Its role in Germany is comparable to that of the American Society of Civil Engineers (ASCE) in the United States or Engineers Australia (EA) in Australia, but includes broader field work. It is not a union, but promotes the advancement of technology and represents the interests of engineers and engineering businesses in Germany.

==History==
The organisation was founded on May 12, 1856 by fellow researchers from the Academic Fraternity Hütte, in the small town of Alexisbad, with the first journal officially being released to the public in 1857. In 1866 the VDI helped establish the predecessor of Technischer Überwachungsverein, the Dampfkesselüberwachungsvereinen. At the time, engineering was not regarded to be of the same ranking as scientific disciplines, which the VDI changed in 1899, with the re-categorisation of the Technische Hochschule as a type of University. In 1923 the VDI Verlag was founded, publishing monthly newspapers which are distributed to members. After the Second World War the VDI moved its headquarters from Berlin to Düsseldorf, where it remains now today.

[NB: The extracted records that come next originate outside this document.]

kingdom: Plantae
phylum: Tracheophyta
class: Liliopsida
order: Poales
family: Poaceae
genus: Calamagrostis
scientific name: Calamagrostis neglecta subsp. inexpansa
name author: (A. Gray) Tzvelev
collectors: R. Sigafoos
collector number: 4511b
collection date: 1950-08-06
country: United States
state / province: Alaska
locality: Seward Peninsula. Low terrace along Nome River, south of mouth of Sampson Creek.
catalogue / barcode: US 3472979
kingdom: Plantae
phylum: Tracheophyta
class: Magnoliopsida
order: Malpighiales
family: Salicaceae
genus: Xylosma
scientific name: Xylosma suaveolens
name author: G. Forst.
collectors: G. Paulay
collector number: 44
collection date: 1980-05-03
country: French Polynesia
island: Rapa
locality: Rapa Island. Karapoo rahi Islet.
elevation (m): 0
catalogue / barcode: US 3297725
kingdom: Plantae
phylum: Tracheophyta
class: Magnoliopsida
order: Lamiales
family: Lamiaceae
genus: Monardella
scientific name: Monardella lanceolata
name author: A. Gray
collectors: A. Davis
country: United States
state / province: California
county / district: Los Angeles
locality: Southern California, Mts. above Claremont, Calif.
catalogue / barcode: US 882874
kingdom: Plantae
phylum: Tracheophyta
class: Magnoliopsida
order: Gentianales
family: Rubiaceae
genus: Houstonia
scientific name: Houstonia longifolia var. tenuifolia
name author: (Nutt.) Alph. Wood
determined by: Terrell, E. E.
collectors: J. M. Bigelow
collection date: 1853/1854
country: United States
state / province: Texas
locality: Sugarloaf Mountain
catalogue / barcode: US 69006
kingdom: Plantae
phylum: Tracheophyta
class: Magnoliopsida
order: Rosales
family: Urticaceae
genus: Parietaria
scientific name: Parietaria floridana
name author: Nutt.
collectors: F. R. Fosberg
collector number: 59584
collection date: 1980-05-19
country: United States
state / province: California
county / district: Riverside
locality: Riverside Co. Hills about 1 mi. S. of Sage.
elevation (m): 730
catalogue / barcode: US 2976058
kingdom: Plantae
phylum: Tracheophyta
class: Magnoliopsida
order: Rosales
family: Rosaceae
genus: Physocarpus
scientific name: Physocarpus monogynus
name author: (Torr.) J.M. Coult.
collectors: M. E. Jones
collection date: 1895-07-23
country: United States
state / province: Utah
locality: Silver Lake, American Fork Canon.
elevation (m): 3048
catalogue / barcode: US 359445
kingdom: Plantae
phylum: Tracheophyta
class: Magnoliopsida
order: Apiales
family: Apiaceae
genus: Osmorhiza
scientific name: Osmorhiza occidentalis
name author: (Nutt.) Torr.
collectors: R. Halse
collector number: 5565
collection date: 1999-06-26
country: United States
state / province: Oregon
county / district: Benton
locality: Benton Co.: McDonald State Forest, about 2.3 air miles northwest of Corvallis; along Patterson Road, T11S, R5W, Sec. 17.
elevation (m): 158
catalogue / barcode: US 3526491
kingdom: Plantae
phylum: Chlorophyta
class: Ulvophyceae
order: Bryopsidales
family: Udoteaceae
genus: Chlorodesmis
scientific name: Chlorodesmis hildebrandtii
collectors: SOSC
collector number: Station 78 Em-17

It also helped establish the Arbeitsgemeinschaft für Kerntechnik in 1956, which resulted in the German Atomforum, in 1959. In recent times, the VDI worked in conjunction with EXPO 2000 Hannover GmbH to establish the first worldwide engineering day.

==Structure==
Throughout its history, the VDI has been served by many presidents, including:
- Carl von Linde (1904–1905)
- Oskar von Miller (1912–1914)
- Fritz Todt (1939–1942)
- Hans Bluhm (1947–1952)
- Hans Schuberth (1953–1956)
- Gerhard Wilhelm Becker (1978–1982)
- Karl Eugen Becker (1983–1988)
- Joachim Pöppel (1989–1991)
- Klaus Czeguhn (1992–1994)
- Hans-Jürgen Warnecke (1995–1997)
- Hubertus Christ (1998–2003)
- Eike Lehmann (2004–2007)
- Bruno O. Braun (2007-2012)
- Udo Ungeheuer (2013–2018)
- Volker Kefer (2019–2022)
- Lutz Eckstein (since 2023)

==Notable Members==

- Blake R. Van Leer, United States Army officer and president of Georgia Institute of Technology
- Carl von Linde

==Membership==
In 2013 the VDI had over 150,000 registered members worldwide, which also included scientists and I.T professionals. Members have opportunities to ask for help regarding job prospects and opportunities, receive news about the engineering profession, especially in Germany, as well as other services such as specialised insurance. Members are also able to attach the suffix VDI upon becoming a member, and is classified as a legitimate name suffix.